JP : La diminution de l’empreinte écologique est un thème évoqué par la majorité des clients, sans pour autant se concrétiser (à grande échelle). Nous avons donc développé la formule 360, une nouvelle approche qui permet d’envisager l’évolution future de la flotte de nos clients et prospects. Elle est articulée autour de trois thèmes :

  • L’empreinte écologique. Nos consultants analysent une trentaine de paramètres de la flotte de nos clients et l’usage qui est fait des véhicules. Ils formulent ensuite des conseils concrets pour envisager un parc plus durable.
  • Total Cost of Use.
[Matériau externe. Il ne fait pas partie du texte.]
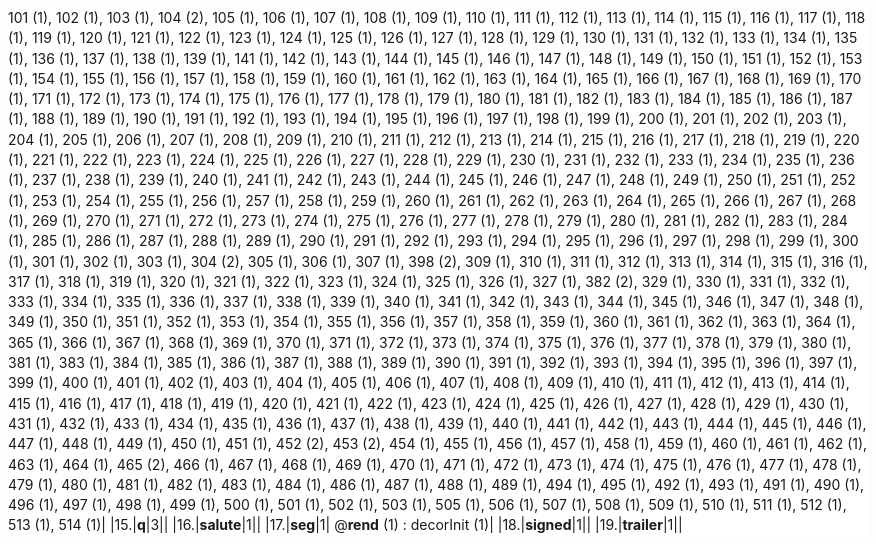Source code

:101 (1), 102 (1), 103 (1), 104 (2), 105 (1), 106 (1), 107 (1), 108 (1), 109 (1), 110 (1), 111 (1), 112 (1), 113 (1), 114 (1), 115 (1), 116 (1), 117 (1), 118 (1), 119 (1), 120 (1), 121 (1), 122 (1), 123 (1), 124 (1), 125 (1), 126 (1), 127 (1), 128 (1), 129 (1), 130 (1), 131 (1), 132 (1), 133 (1), 134 (1), 135 (1), 136 (1), 137 (1), 138 (1), 139 (1), 141 (1), 142 (1), 143 (1), 144 (1), 145 (1), 146 (1), 147 (1), 148 (1), 149 (1), 150 (1), 151 (1), 152 (1), 153 (1), 154 (1), 155 (1), 156 (1), 157 (1), 158 (1), 159 (1), 160 (1), 161 (1), 162 (1), 163 (1), 164 (1), 165 (1), 166 (1), 167 (1), 168 (1), 169 (1), 170 (1), 171 (1), 172 (1), 173 (1), 174 (1), 175 (1), 176 (1), 177 (1), 178 (1), 179 (1), 180 (1), 181 (1), 182 (1), 183 (1), 184 (1), 185 (1), 186 (1), 187 (1), 188 (1), 189 (1), 190 (1), 191 (1), 192 (1), 193 (1), 194 (1), 195 (1), 196 (1), 197 (1), 198 (1), 199 (1), 200 (1), 201 (1), 202 (1), 203 (1), 204 (1), 205 (1), 206 (1), 207 (1), 208 (1), 209 (1), 210 (1), 211 (1), 212 (1), 213 (1), 214 (1), 215 (1), 216 (1), 217 (1), 218 (1), 219 (1), 220 (1), 221 (1), 222 (1), 223 (1), 224 (1), 225 (1), 226 (1), 227 (1), 228 (1), 229 (1), 230 (1), 231 (1), 232 (1), 233 (1), 234 (1), 235 (1), 236 (1), 237 (1), 238 (1), 239 (1), 240 (1), 241 (1), 242 (1), 243 (1), 244 (1), 245 (1), 246 (1), 247 (1), 248 (1), 249 (1), 250 (1), 251 (1), 252 (1), 253 (1), 254 (1), 255 (1), 256 (1), 257 (1), 258 (1), 259 (1), 260 (1), 261 (1), 262 (1), 263 (1), 264 (1), 265 (1), 266 (1), 267 (1), 268 (1), 269 (1), 270 (1), 271 (1), 272 (1), 273 (1), 274 (1), 275 (1), 276 (1), 277 (1), 278 (1), 279 (1), 280 (1), 281 (1), 282 (1), 283 (1), 284 (1), 285 (1), 286 (1), 287 (1), 288 (1), 289 (1), 290 (1), 291 (1), 292 (1), 293 (1), 294 (1), 295 (1), 296 (1), 297 (1), 298 (1), 299 (1), 300 (1), 301 (1), 302 (1), 303 (1), 304 (2), 305 (1), 306 (1), 307 (1), 398 (2), 309 (1), 310 (1), 311 (1), 312 (1), 313 (1), 314 (1), 315 (1), 316 (1), 317 (1), 318 (1), 319 (1), 320 (1), 321 (1), 322 (1), 323 (1), 324 (1), 325 (1), 326 (1), 327 (1), 382 (2), 329 (1), 330 (1), 331 (1), 332 (1), 333 (1), 334 (1), 335 (1), 336 (1), 337 (1), 338 (1), 339 (1), 340 (1), 341 (1), 342 (1), 343 (1), 344 (1), 345 (1), 346 (1), 347 (1), 348 (1), 349 (1), 350 (1), 351 (1), 352 (1), 353 (1), 354 (1), 355 (1), 356 (1), 357 (1), 358 (1), 359 (1), 360 (1), 361 (1), 362 (1), 363 (1), 364 (1), 365 (1), 366 (1), 367 (1), 368 (1), 369 (1), 370 (1), 371 (1), 372 (1), 373 (1), 374 (1), 375 (1), 376 (1), 377 (1), 378 (1), 379 (1), 380 (1), 381 (1), 383 (1), 384 (1), 385 (1), 386 (1), 387 (1), 388 (1), 389 (1), 390 (1), 391 (1), 392 (1), 393 (1), 394 (1), 395 (1), 396 (1), 397 (1), 399 (1), 400 (1), 401 (1), 402 (1), 403 (1), 404 (1), 405 (1), 406 (1), 407 (1), 408 (1), 409 (1), 410 (1), 411 (1), 412 (1), 413 (1), 414 (1), 415 (1), 416 (1), 417 (1), 418 (1), 419 (1), 420 (1), 421 (1), 422 (1), 423 (1), 424 (1), 425 (1), 426 (1), 427 (1), 428 (1), 429 (1), 430 (1), 431 (1), 432 (1), 433 (1), 434 (1), 435 (1), 436 (1), 437 (1), 438 (1), 439 (1), 440 (1), 441 (1), 442 (1), 443 (1), 444 (1), 445 (1), 446 (1), 447 (1), 448 (1), 449 (1), 450 (1), 451 (1), 452 (2), 453 (2), 454 (1), 455 (1), 456 (1), 457 (1), 458 (1), 459 (1), 460 (1), 461 (1), 462 (1), 463 (1), 464 (1), 465 (2), 466 (1), 467 (1), 468 (1), 469 (1), 470 (1), 471 (1), 472 (1), 473 (1), 474 (1), 475 (1), 476 (1), 477 (1), 478 (1), 479 (1), 480 (1), 481 (1), 482 (1), 483 (1), 484 (1), 486 (1), 487 (1), 488 (1), 489 (1), 494 (1), 495 (1), 492 (1), 493 (1), 491 (1), 490 (1), 496 (1), 497 (1), 498 (1), 499 (1), 500 (1), 501 (1), 502 (1), 503 (1), 505 (1), 506 (1), 507 (1), 508 (1), 509 (1), 510 (1), 511 (1), 512 (1), 513 (1), 514 (1)|
|15.|__q__|3||
|16.|__salute__|1||
|17.|__seg__|1| @__rend__ (1) : decorInit (1)|
|18.|__signed__|1||
|19.|__trailer__|1||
On se penche sur l’impact financier de la transition vers une flotte « verte ». Aujourd’hui, l’importation de véhicules électriques en Belgique est limitée. Ce qui engendre, il faut oser le dire, des coûts plus élevés pour l’électrique que pour des véhicules thermiques traditionnels. Malgré tout, on constate que le marché évolue assez vite. Les valeurs résiduelles des voitures électriques augmentent. Ce qui aide à proposer des tarifs finaux plus adéquats.
  • Le taux de satisfaction du conducteur.

Très sincèrement, nous constatons que les clients sont particulièrement satisfaits que nous puissions leur proposer une nouvelle manière de penser. Cela ne veut pas dire qu’ils adhèrent tous immédiatement à la vision. Il faut du temps…
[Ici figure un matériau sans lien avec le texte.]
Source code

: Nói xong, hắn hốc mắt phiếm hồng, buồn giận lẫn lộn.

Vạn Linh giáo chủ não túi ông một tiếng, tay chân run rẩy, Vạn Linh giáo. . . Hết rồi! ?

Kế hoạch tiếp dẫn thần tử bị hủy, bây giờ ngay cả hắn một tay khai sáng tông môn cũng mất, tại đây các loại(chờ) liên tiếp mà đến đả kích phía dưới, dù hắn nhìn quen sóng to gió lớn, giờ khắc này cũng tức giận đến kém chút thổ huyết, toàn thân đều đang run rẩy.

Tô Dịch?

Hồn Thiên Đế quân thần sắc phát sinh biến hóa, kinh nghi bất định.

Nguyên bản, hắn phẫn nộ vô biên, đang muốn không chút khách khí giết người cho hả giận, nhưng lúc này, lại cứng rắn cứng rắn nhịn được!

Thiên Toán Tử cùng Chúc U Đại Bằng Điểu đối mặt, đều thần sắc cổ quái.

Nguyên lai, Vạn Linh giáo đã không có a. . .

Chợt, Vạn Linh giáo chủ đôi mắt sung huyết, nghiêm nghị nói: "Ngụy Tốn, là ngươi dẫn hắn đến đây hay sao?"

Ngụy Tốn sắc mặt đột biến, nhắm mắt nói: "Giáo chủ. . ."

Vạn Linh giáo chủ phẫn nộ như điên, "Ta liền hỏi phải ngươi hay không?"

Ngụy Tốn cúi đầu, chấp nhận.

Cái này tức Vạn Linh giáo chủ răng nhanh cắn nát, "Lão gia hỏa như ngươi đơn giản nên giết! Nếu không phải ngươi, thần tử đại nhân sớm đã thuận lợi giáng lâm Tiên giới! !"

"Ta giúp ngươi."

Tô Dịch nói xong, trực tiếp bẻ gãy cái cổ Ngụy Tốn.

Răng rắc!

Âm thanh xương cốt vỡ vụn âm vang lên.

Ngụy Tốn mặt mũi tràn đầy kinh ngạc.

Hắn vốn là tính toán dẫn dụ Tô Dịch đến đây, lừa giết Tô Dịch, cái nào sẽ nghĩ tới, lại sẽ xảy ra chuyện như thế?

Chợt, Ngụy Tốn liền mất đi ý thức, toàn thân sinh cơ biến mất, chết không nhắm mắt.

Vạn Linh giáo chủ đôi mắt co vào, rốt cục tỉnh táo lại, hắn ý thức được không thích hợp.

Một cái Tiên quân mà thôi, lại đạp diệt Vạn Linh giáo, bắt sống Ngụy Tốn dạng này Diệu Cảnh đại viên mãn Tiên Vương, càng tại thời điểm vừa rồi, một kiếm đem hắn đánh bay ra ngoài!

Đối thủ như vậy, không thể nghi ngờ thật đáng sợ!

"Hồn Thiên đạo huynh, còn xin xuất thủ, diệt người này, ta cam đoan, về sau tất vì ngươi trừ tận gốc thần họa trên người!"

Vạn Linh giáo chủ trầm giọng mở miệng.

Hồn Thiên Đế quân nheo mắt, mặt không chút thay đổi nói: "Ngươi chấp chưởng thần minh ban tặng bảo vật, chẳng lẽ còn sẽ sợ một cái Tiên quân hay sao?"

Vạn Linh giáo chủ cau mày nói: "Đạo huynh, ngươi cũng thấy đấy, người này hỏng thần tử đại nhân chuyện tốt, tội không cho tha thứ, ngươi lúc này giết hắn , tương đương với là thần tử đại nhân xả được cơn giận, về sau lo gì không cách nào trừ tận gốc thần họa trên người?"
PAS A PAS DANS LE MONDE DIGITAL

Comment envisagez-vous votre transformation digitale ?

JP : Quand les voitures seront autonomes, nous pourrons commander des véhicules quand et où nous en aurons besoin à l’aide d’un smartphone. On n’y est pas encore, évidemment. Malgré tout, des choses se mettent en place aujourd’hui, pas à pas, pour intégrer l’ère digitale :

  • La plateforme en ligne Private Lease, avec un showroom virtuel dynamique (évolutif, donc) et perpétuel. Nous avons constaté qu’environ 65 % des commandes en leasing pour particuliers se déroulent via un smartphone. On n’en est déjà plus à la logique d’un écran traditionnel…
  • LeasePlan Click & Drive propose aux PME des offres spéciales de leasing pour des véhicules très demandés, précommandés, disponibles dans un showroom en ligne, avec des délais de livraison rapides (deux semaines, dans un avenir proche). Tant pour le Private Lease que pour le Click & Drive, nous avons mis en place une fonction de chat. Nous remarquons que les gens posent quatre ou cinq questions. Puis ils commandent au bout de d’une poignée de minutes.
  • Les LeasePlan Experience Stores s’appuient sur le digital pour donner une seconde vie aux 300.000 véhicules LeasePlan arrivant chaque année en fin de contrat en Europe (15 à 18.000 en Belgique). En combinaison à cela, le client potentiel doit pouvoir garder le contact physique avec le véhicule. D’où l’ouverture de showrooms « high level », dont un en Belgique dès l’an prochain. L’endroit n’est pas encore déterminé. Nous disposons d’une short list. Evidemment, ce projet n’exclue pas nos partenaires habituels de revente de véhicules d’occasion.

L’avenir sera digital, mais aussi connecté, disiez-vous…

JP : Nous avions déjà le partenariat avec Uber. Nous avons désormais un partenariat avec TomTom Telematics, qui a débouché sur des projets pilotes lancés en Allemagne, aux Pays-Bas et au Royaume-Uni. En nous permettant d’accéder à sa plateforme WebFleet, TomTom va nous aider à créer une flotte connectée avec des données uniformisées dans un monde digital. C’est également un pas de plus vers les étapes ultérieures de notre stratégie sur les voitures partagées et autonomes. Disposer de ces données quand les voitures (autonomes ou pas) seront partagées nous permettra de répondre au mieux aux demandes ponctuelles et spécifiques. Nous serons en mesure de débloquer des véhicules aux endroits et aux moments où la demande est la plus forte.

La question s’impose : What’s next… que nous ne connaissons pas encore ?

JP : Tous les concepts que recèle « What’s next ? » n’ont pas encore été dévoilés au grand public. Le tsunami qui marque la réinvention de LeasePlan n’est donc pas encore terminé. Mais je ne peux en dire davantage à ce stade.